▶ _PROMPT_:
Gather each line below that contains the word "series". Case counts, so match uppercase and lowercase letters exactly.

Dataset entries
* * * * *
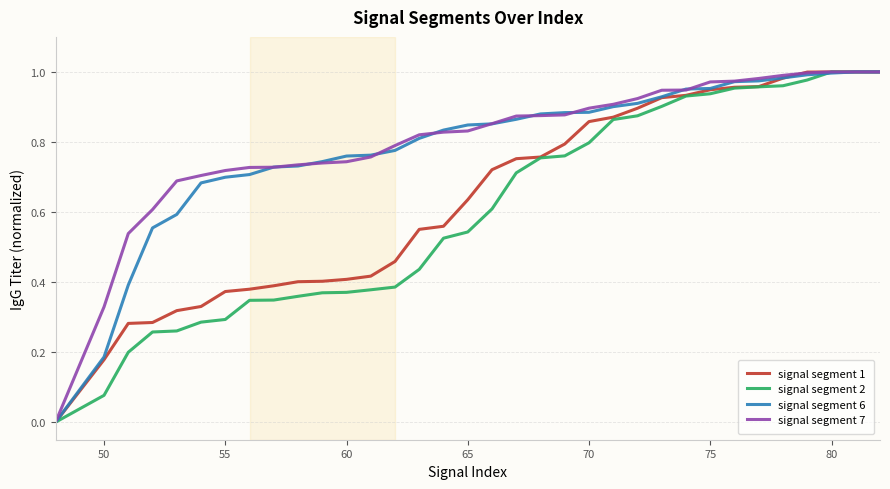

Is it true that signal segment 6 equals 1.3 at 65?

False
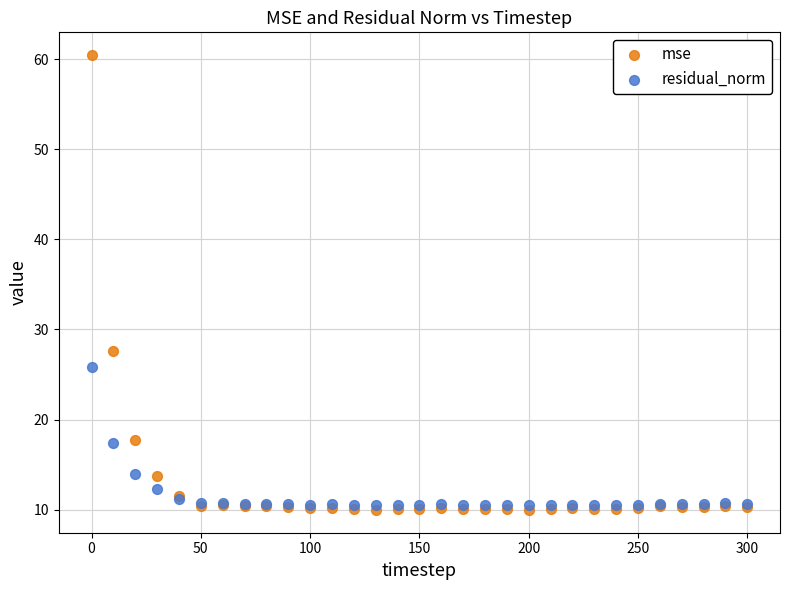

In the mse series, what Y value is closest to 35?

27.6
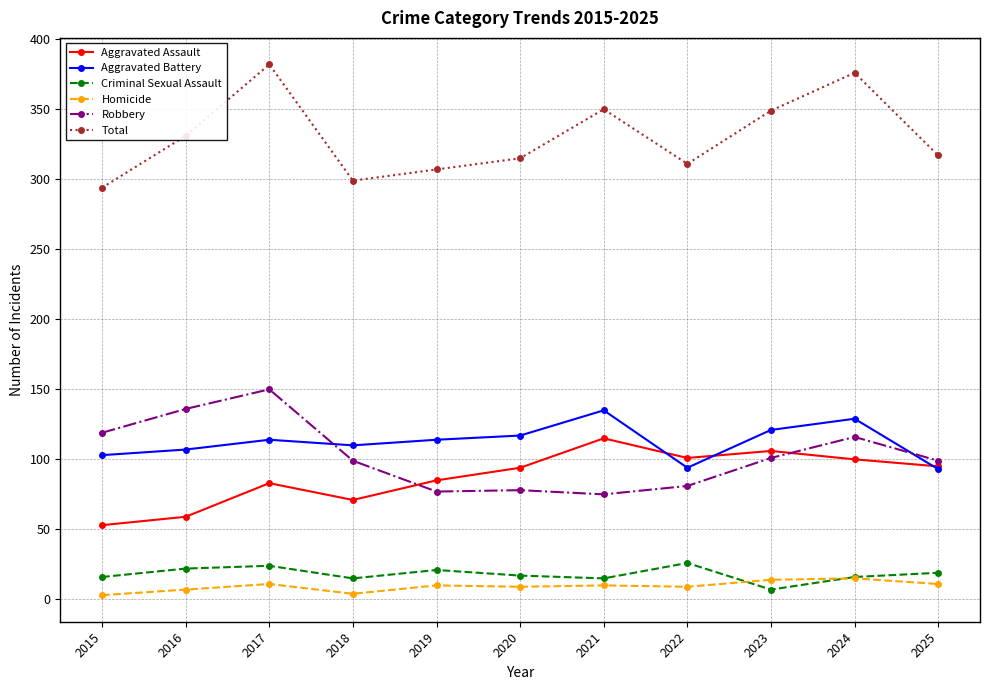

Which series has the largest total across all categories?

Total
* * * * *
▶ _SOLVED PROBLEM_:
In the mse series, what Y value is closest to 35?
Which series has the largest total across all categories?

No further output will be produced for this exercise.